She did it!

Congratulations to the latest Dr in the group!

Dr Joanne L. Godwin

jg-viva

Many thanks to Jo’s external examiner Prof Nina Wedell (University of Exeter), and internal examiner Prof Jenny Gill for their comments and discussion.

The thesis:

Consequences of sexual selection for
reproductive and life history traits
in Tribolium castaneum.

Abstract

Sexual selection is a widespread evolutionary force that acts on variation between individuals in reproduction, driving the evolution of traits that increase fertilisation success. Although generally well-studied, there are gaps in our understanding of how sexual selection (1) impacts population-level fitness, and (2) shapes trait divergence at the level of the gamete. Here, I investigate these questions using experimentally evolved populations of the promiscuous flour beetle, Tribolium castaneum, which vary only in contrasting strengths of sexual selection across 58+ generations. For population fitness, sexual selection is theorised to act either positively or negatively, depending on its alignment with natural selection, and/or the impact of sexual conflict. I found no evidence for either consistently positive or negative effects of sexual selection history on adult resistance to environmental stresses or intrinsic ageing. However, significant and consistent benefits of strong sexual selection histories were recorded within the ability of individuals to cope with poor nutrition. Furthermore, a history of strong sexual selection improved a population’s ability to invade novel, intra-specific competitor populations across multiple generations, demonstrating superior biotic fitness across life history traits. Overall, these results provide evidence for population fitness benefits of sexual selection. At the gamete level, sperm number is known to be a vital predictor of sperm competition success, however, the influence of sexual selection on the huge diversity in sperm morphology remains unclear.
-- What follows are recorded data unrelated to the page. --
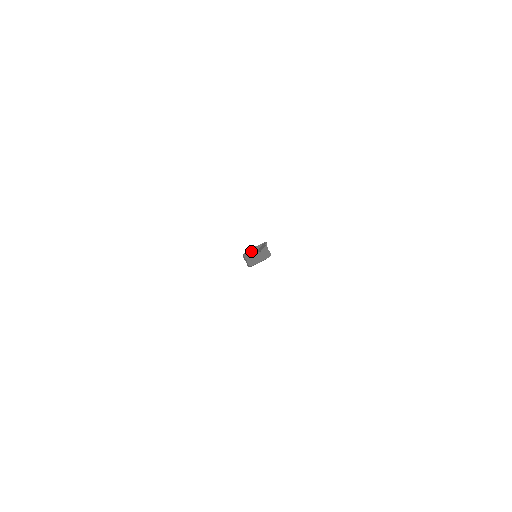
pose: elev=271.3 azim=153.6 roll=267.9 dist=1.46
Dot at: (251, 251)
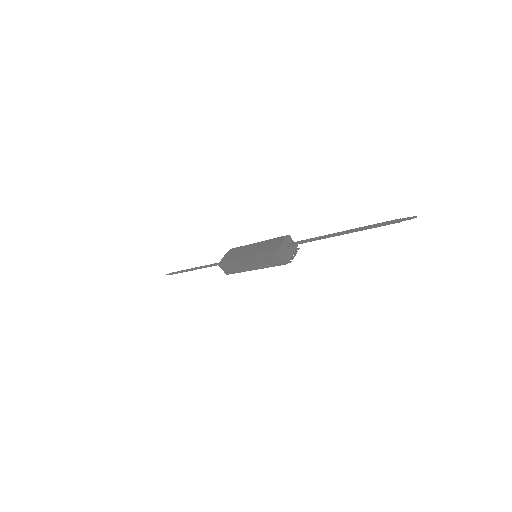
Dot at: (281, 248)
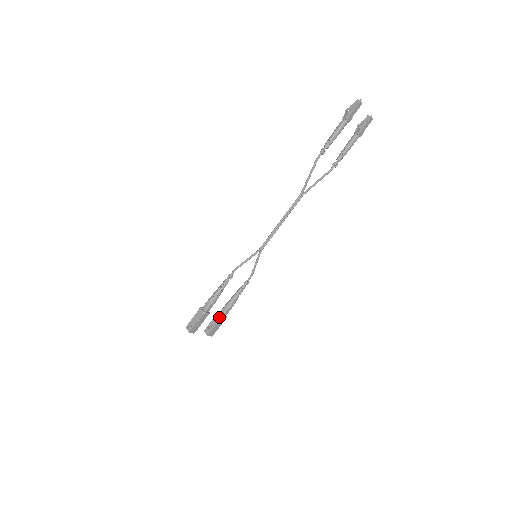
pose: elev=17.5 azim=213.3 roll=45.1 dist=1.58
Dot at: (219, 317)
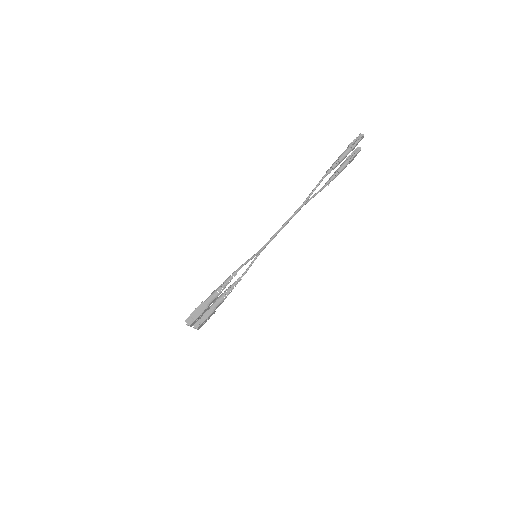
Dot at: (210, 311)
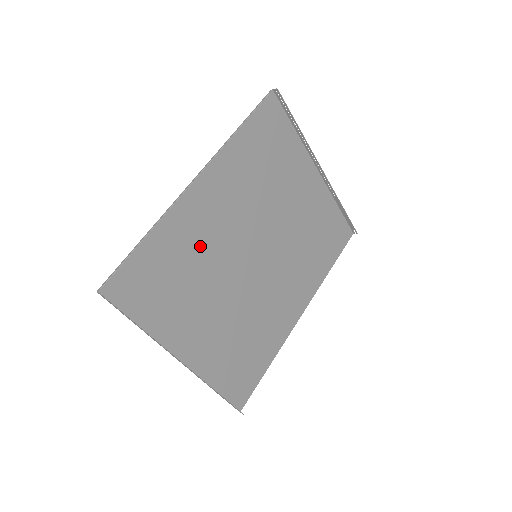
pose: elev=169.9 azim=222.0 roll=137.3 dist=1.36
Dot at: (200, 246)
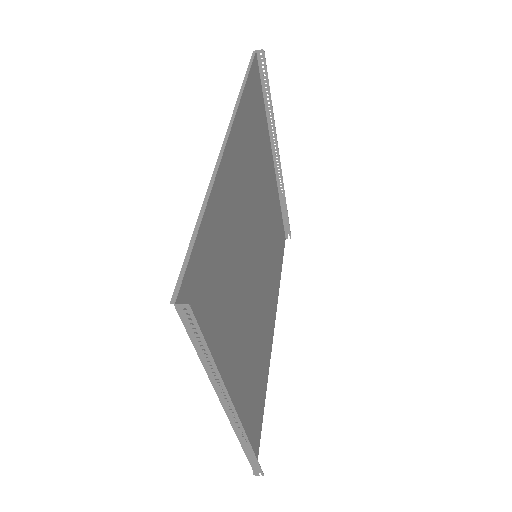
Dot at: (232, 236)
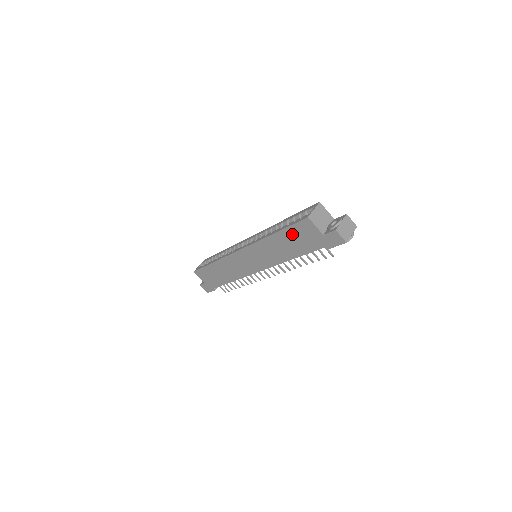
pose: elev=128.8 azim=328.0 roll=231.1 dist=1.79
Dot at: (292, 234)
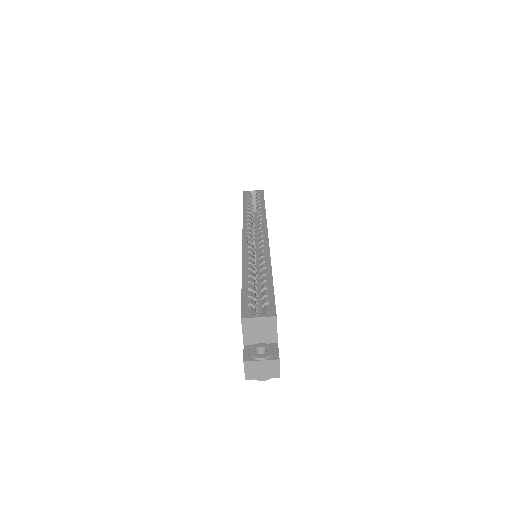
Dot at: occluded
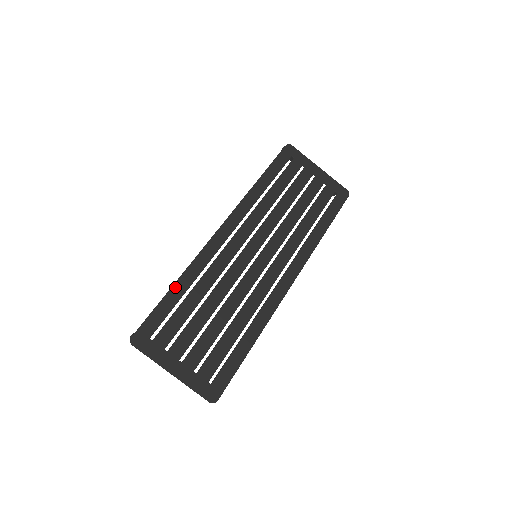
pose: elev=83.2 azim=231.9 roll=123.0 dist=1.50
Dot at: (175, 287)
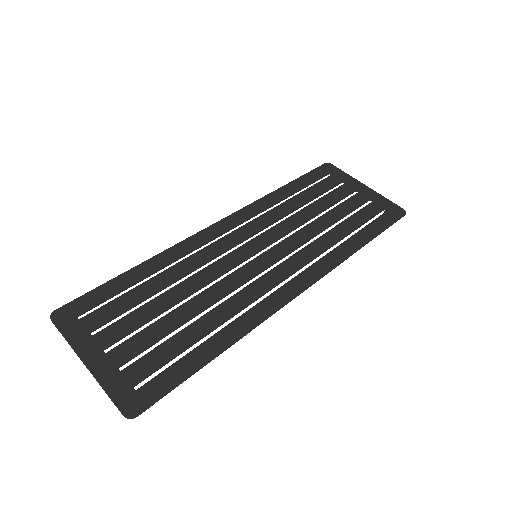
Dot at: (135, 269)
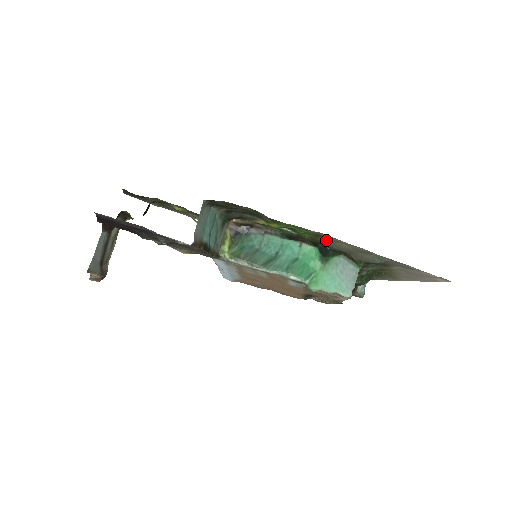
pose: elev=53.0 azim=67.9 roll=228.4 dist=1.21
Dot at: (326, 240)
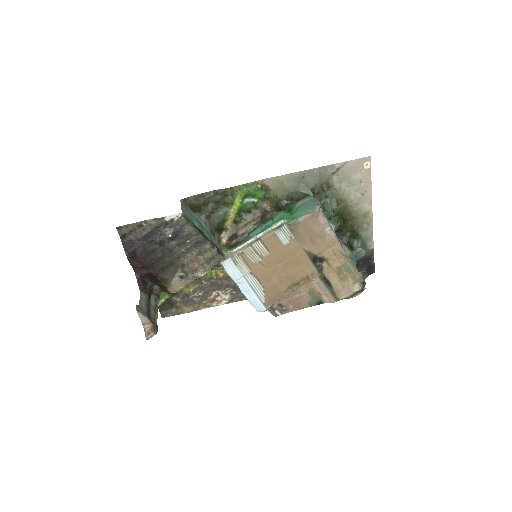
Dot at: (276, 193)
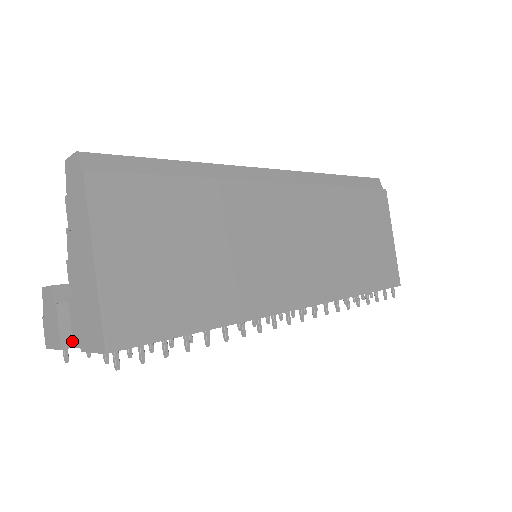
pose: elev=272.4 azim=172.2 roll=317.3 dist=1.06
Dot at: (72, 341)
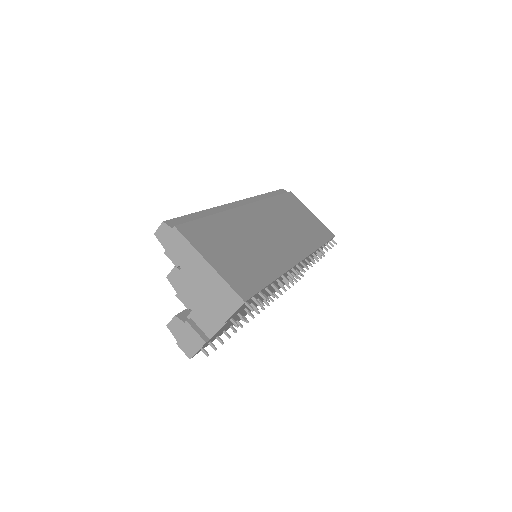
Dot at: (207, 337)
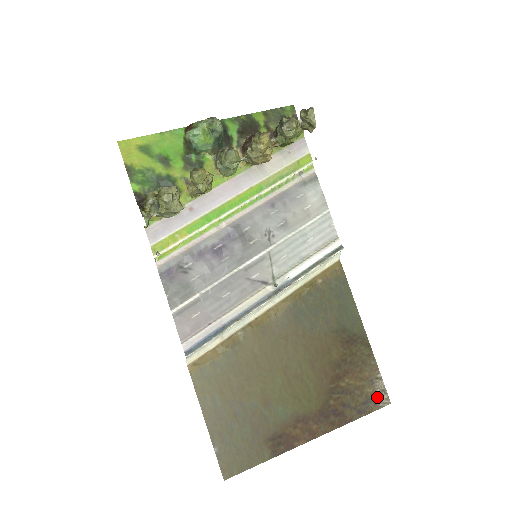
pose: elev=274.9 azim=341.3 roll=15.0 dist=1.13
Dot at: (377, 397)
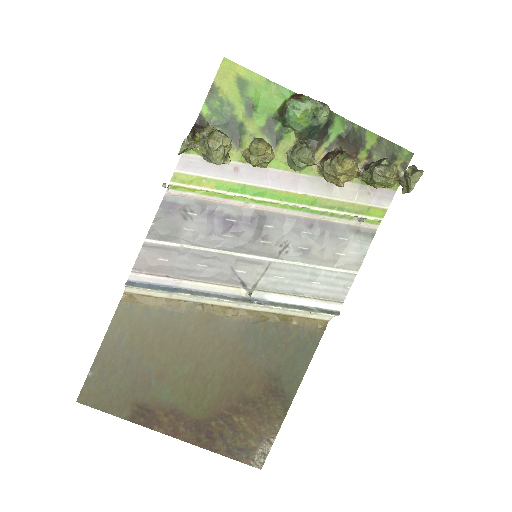
Dot at: (254, 454)
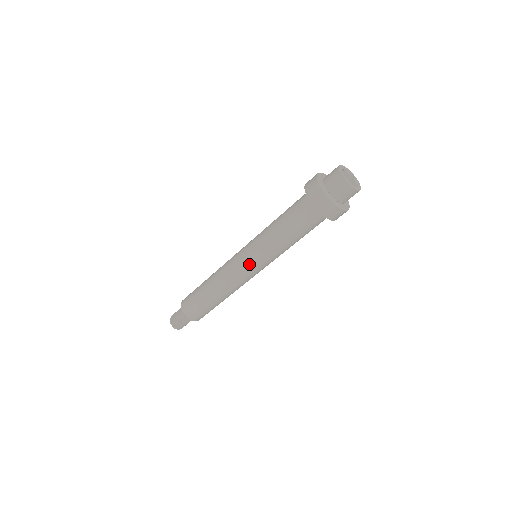
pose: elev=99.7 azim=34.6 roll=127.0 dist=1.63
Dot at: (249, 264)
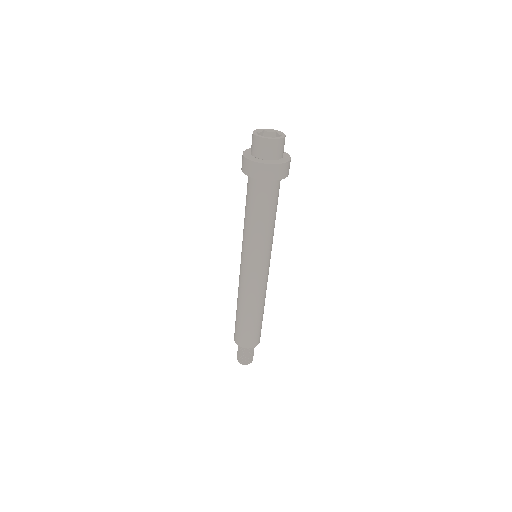
Dot at: (250, 266)
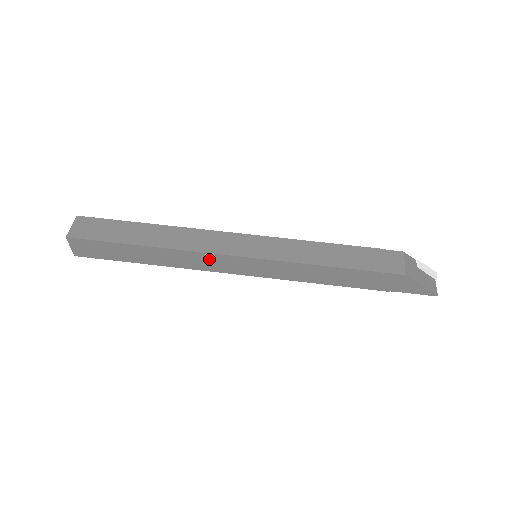
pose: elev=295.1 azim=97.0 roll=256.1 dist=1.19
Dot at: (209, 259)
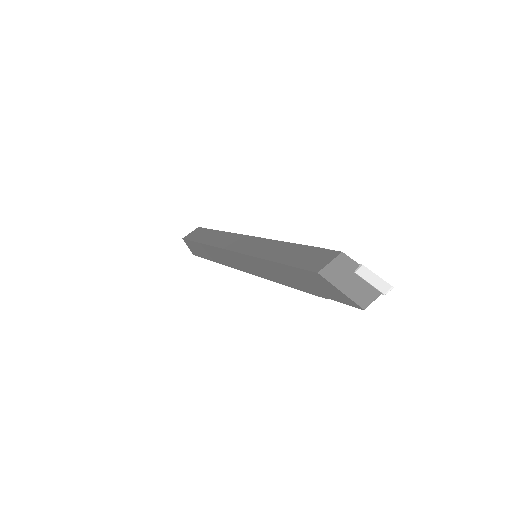
Dot at: (226, 255)
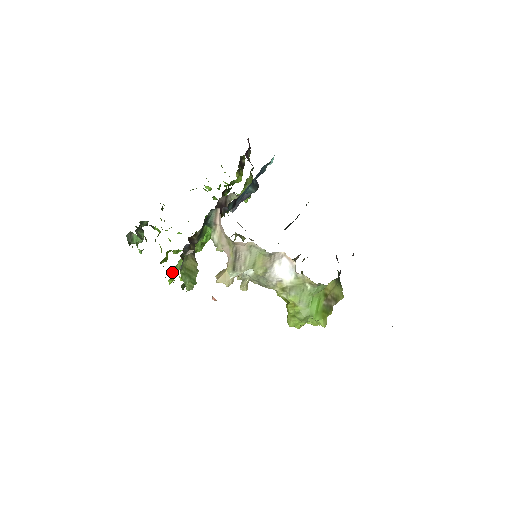
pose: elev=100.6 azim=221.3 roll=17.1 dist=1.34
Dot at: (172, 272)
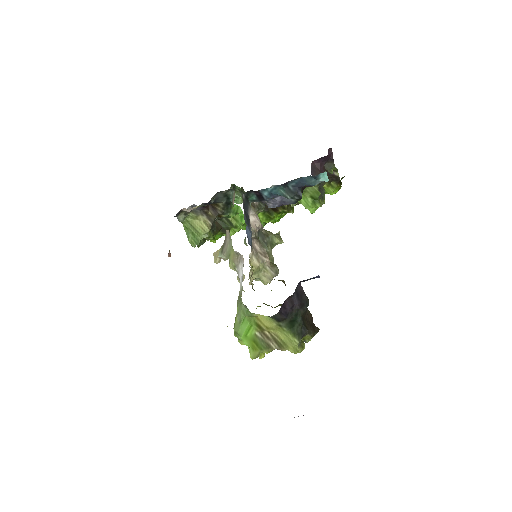
Dot at: occluded
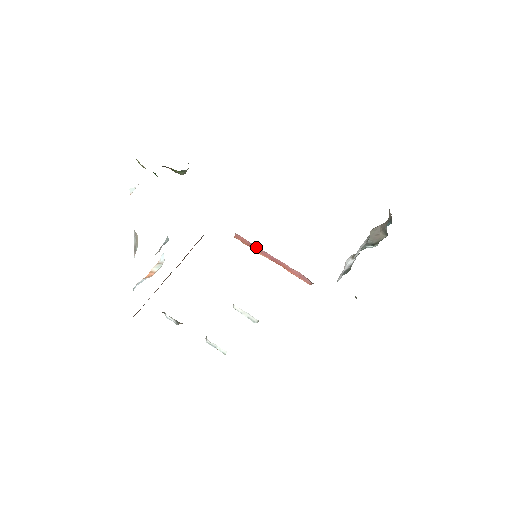
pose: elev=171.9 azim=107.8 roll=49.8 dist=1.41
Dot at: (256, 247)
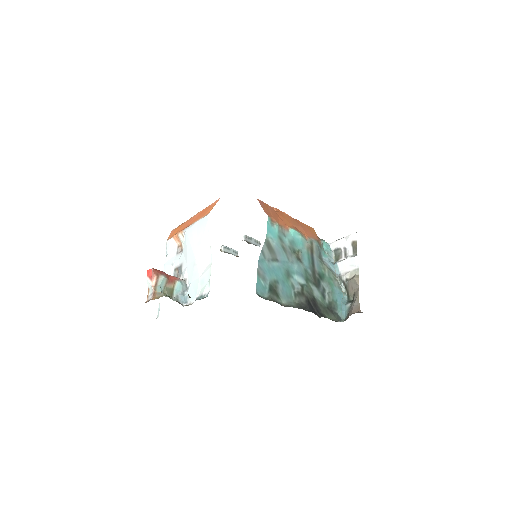
Dot at: occluded
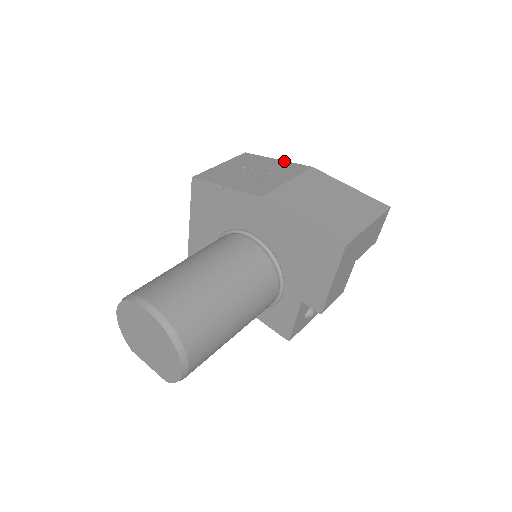
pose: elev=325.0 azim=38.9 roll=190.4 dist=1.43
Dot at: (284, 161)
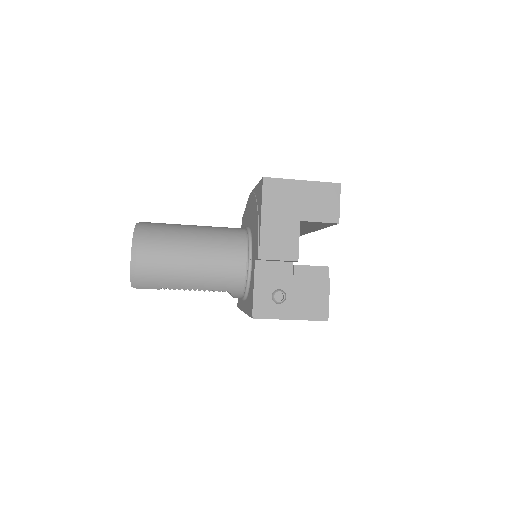
Dot at: occluded
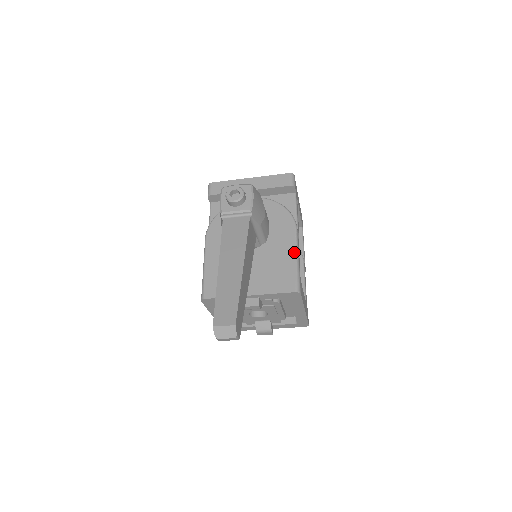
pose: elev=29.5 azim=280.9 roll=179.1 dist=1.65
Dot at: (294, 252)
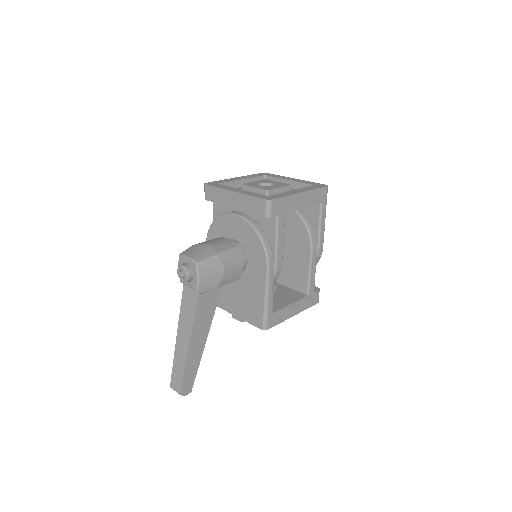
Dot at: (263, 293)
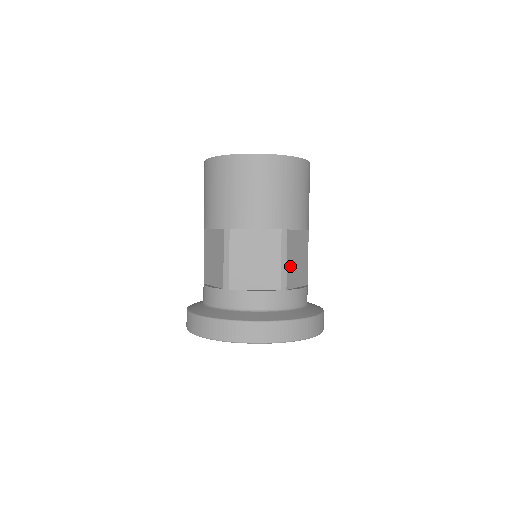
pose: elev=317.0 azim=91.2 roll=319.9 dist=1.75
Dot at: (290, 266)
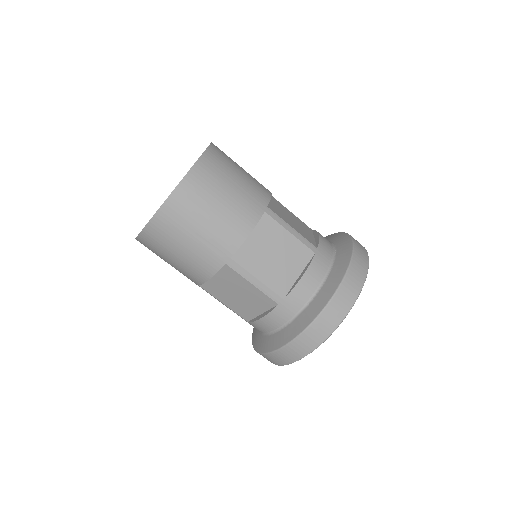
Dot at: (297, 230)
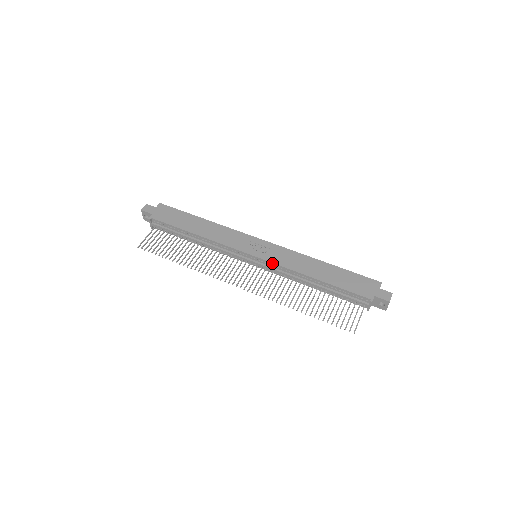
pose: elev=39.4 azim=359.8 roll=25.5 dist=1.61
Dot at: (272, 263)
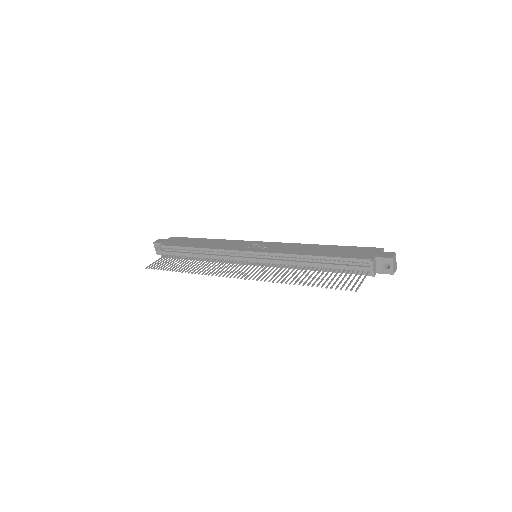
Dot at: (269, 253)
I found that strong sexual selection led to the evolution of greater sperm competitiveness in adult males, and this was associated with increasing sperm length divergence, but no effect on length variance. Finally, a study of sex-specific ageing in this promiscuous species revealed that stark sexual dimorphism in reproductive senescence was associated with sexual dimorphism in intrinsic lifespan, supporting ageing theories and suggesting significant differences in the cost of early reproduction for males and females.